Gabriele Turi

Gabriele Turi (1942), già docente di Storia contemporanea all’Uni­versità di Firenze, si è occupato degli effetti della Rivoluzione francese in Italia, di storia dell’editoria, di intellettuali e cultura nel periodo fascista. Fra i suoi lavori, «Viva Maria». La reazione alle riforme leopoldine (1790-1799) (Olschki, 1969), Il fascismo e il consenso degli intellettuali (il Mulino, 1980), Casa Einaudi. Libri uomini idee oltre il fascismo (il Mulino, 1990), Il mecenate, il filosofo e il gesuita. L’«Enciclopedia italiana», specchio della nazione (il Mulino, 2002), Lo Stato educatore. Politica e intellettuali nell’Italia fascista (Laterza, 2002), Il nostro mondo. Dalle grandi rivoluzioni all’11 settembre (Laterza, 2006), Giovanni Gentile. Una biografia (Utet, 2006), Schiavi in un mondo libero. Storia dell’emancipazione dall’età moderna a oggi (Laterza, 2012), La cultura delle destre. Alla ricerca dell’egemonia culturale in Italia (Bollati Boringhieri, 2013), Sorvegliare e premiare. L’Accademia d’Italia, 1926-1944 (Viella, 2016), Libri e lettori nell’Italia repubbli­cana (Carocci, 2018), Guerre civili in Italia 1796-1799 (Viella, 2019). Ha diretto “Passato e presente” dalla sua fondazione al 2018, e ne è direttore responsabile. Dal 2021 fa parte del Comitato di consulenza.
━━━━━━━━━━━━━━━━
### Istruzioni
Elenca, senza ripetizioni, tutte le case editrici dei lavori citati nella nota biografica su Gabriele Turi.
━━━━━━━━━━━━━━━━
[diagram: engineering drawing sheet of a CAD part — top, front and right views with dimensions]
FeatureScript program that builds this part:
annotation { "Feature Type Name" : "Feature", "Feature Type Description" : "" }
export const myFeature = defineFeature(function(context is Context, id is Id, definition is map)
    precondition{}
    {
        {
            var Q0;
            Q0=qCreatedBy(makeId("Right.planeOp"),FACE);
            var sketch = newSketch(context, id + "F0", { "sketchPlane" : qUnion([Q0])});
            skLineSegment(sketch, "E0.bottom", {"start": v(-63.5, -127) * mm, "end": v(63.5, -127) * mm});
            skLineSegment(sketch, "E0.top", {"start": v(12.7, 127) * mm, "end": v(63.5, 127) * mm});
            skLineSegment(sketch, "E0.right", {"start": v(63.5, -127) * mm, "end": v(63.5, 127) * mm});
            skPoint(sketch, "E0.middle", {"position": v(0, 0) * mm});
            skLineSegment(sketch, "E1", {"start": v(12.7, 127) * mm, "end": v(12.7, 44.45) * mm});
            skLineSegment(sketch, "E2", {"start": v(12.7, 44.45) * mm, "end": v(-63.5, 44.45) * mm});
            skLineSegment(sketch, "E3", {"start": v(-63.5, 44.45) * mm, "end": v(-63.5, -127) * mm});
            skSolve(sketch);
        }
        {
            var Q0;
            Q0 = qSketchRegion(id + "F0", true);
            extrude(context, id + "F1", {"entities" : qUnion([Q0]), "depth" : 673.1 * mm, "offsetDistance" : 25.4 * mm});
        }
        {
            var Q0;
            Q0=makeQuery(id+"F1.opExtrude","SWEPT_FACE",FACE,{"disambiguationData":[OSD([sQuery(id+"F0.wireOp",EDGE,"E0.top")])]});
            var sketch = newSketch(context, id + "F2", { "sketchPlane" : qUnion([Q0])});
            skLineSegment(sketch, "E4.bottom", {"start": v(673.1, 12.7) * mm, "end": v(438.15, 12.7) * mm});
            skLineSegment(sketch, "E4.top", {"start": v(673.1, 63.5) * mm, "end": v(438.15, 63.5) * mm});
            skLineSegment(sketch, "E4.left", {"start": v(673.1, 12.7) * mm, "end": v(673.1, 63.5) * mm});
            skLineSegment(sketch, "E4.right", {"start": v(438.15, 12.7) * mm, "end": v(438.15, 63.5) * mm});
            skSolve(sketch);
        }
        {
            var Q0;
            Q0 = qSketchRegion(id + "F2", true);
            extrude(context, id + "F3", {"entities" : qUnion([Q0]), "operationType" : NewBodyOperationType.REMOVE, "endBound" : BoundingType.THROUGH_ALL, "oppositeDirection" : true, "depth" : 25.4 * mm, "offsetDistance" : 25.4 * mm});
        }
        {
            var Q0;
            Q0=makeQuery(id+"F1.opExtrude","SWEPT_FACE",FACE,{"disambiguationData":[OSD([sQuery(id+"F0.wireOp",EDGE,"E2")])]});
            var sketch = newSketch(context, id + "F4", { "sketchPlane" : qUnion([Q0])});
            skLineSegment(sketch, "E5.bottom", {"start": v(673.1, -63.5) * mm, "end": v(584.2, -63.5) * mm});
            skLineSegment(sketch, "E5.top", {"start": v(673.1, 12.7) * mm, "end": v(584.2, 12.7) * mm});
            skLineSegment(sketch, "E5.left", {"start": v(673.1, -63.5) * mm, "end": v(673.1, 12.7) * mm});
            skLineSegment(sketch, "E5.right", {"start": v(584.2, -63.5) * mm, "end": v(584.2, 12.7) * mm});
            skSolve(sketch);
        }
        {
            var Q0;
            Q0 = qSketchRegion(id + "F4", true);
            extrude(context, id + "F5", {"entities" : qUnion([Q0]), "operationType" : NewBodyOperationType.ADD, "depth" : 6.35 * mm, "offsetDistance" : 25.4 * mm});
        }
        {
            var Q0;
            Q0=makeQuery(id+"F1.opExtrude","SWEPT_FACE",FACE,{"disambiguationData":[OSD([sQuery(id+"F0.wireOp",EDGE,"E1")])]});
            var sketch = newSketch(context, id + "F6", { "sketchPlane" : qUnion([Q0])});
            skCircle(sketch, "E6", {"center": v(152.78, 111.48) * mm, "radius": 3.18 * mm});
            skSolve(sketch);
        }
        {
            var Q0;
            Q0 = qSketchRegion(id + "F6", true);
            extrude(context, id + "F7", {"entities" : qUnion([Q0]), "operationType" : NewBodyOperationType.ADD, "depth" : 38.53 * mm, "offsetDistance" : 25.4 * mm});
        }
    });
━━━━━━━━━━━━━━━━
### Risultato
Olschki, il Mulino, Laterza, Utet, Bollati Boringhieri, Viella, Carocci